The UK government has published its proposals for the next stage of plans to replace the minimum funding requirement (MFR).
The proposals include the introduction of a long-term funding standard to suit individual schemes, with a strong regime of transparency, disclosure and enhanced security.
“Our proposals mean that there will be better protection to provide more effective security for members of defined benefit occupational pension schemes,” says social security minister, Alistair Darling.
The government also announced the inauguration of a consultation panel of representatives from the pensions industry, consumer organisations, employers and trade unions to take forward the final stages of the MFR reform.

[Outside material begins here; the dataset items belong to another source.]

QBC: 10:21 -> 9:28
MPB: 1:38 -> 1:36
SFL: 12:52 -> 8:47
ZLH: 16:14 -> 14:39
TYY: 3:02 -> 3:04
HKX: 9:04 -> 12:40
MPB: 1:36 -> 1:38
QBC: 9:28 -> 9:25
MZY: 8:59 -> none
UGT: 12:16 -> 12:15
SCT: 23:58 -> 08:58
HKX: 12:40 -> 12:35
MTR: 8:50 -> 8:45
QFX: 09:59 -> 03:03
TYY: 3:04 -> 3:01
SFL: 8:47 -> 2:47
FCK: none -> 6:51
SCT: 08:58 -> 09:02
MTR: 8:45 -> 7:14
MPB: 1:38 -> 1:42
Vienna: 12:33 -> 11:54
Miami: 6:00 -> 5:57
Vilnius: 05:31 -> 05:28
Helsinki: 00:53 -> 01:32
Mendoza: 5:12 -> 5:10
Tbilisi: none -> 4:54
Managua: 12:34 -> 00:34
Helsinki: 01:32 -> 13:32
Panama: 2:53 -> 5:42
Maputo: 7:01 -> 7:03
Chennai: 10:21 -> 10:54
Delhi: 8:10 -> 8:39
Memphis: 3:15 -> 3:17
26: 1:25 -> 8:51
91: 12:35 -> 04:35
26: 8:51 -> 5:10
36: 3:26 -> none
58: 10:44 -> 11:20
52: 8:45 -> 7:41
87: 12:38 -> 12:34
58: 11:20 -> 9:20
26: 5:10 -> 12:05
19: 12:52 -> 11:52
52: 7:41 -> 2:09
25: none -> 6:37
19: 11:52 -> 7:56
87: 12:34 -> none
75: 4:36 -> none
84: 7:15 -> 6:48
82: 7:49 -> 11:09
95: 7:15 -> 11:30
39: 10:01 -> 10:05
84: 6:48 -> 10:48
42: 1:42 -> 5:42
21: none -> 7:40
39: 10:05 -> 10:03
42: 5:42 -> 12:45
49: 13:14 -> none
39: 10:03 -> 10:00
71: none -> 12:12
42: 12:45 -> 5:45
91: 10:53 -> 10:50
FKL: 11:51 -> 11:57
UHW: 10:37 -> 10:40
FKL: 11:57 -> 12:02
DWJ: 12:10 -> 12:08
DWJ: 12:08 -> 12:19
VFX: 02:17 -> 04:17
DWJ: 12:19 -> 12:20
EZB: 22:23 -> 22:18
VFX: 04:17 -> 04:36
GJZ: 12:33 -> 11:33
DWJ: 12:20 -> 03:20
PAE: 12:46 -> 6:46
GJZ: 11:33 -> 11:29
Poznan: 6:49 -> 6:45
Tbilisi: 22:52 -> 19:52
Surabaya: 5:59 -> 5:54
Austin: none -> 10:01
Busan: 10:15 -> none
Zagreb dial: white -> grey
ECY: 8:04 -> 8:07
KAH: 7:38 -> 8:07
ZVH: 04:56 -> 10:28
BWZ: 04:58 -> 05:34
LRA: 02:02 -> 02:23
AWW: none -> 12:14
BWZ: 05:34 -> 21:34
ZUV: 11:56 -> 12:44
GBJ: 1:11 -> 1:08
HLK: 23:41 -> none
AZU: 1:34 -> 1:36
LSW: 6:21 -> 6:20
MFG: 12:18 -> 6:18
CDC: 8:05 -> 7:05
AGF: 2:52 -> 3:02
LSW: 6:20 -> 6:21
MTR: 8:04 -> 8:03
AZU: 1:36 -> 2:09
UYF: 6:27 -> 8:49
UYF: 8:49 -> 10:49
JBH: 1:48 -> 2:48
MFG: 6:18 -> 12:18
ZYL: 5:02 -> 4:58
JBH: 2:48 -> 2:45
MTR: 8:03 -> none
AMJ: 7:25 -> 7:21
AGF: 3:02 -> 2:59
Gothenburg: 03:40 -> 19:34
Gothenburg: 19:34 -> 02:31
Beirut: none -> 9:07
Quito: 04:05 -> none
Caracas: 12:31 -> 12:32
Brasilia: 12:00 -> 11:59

The joint department of social security and treasury document, “The Minimum Funding Requirement: The Next Stage of Reform”, says it is seeking industry views on the workability of draft regulation to introduce changes to the MFR under the terms of the first stage of reform.
This includes extending the period in which scheme funding must be made good, thus allowing more sustainable long-term protection for scheme members.
Another suggestion is the removal of the requirement for annual re-certification for schemes that are fully funded on an MFR basis – allowing resources and effort to be directed elsewhere.
Stricter winding up conditions for pension funds are also put forward with the onus on improving member protection.
Says Ruth Kelly, economic secretary to the treasury: “Defined benefit schemes are essential to the future security of some 13m people. Reform of the MFR is vital to the future success of these pension schemes. I am pleased we are able to take the next steps in the reform of the MFR, improving security for scheme members.”
Consultant William M Mercer gave an initial guarded welcome to the proposals. European partner Andy Green, says: “The extension of the deficit correction periods will give employers relief from some of the unintended adverse consequences of the way the MFR operates. With the existing test, and the current volatile conditions of markets, we have a situation where employers can end up with a heavy financial burden simply as a result of the choice of valuation date even if they have no intention of winding up their pension scheme.”
He adds that the abolition of annual re-certification is a welcome, if minor, reduction in bureaucracy for adequately-funded schemes.